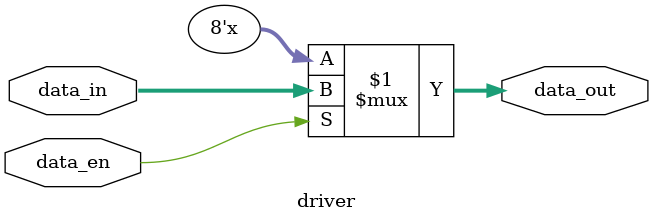
<source format=v>
module driver #(
    parameter WIDTH = 8)(
    input wire data_en,
	input wire [WIDTH-1 : 0] data_in,
	output wire [WIDTH-1 : 0] data_out);

	//assign data_out = data_en ? data_in : 'bz;
    assign data_out = data_en ? data_in : {WIDTH{1'bz}};
endmodule
</source>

*WHAT THE TASK REQUIRES:* Your reply should consist of the data, transcribed exactly, and should hold no pictures.

*RESPONSE BELOW:*
<source format=v>
module driver #(
    parameter WIDTH = 8)(
    input wire data_en,
	input wire [WIDTH-1 : 0] data_in,
	output wire [WIDTH-1 : 0] data_out);

	//assign data_out = data_en ? data_in : 'bz;
    assign data_out = data_en ? data_in : {WIDTH{1'bz}};
endmodule
</source>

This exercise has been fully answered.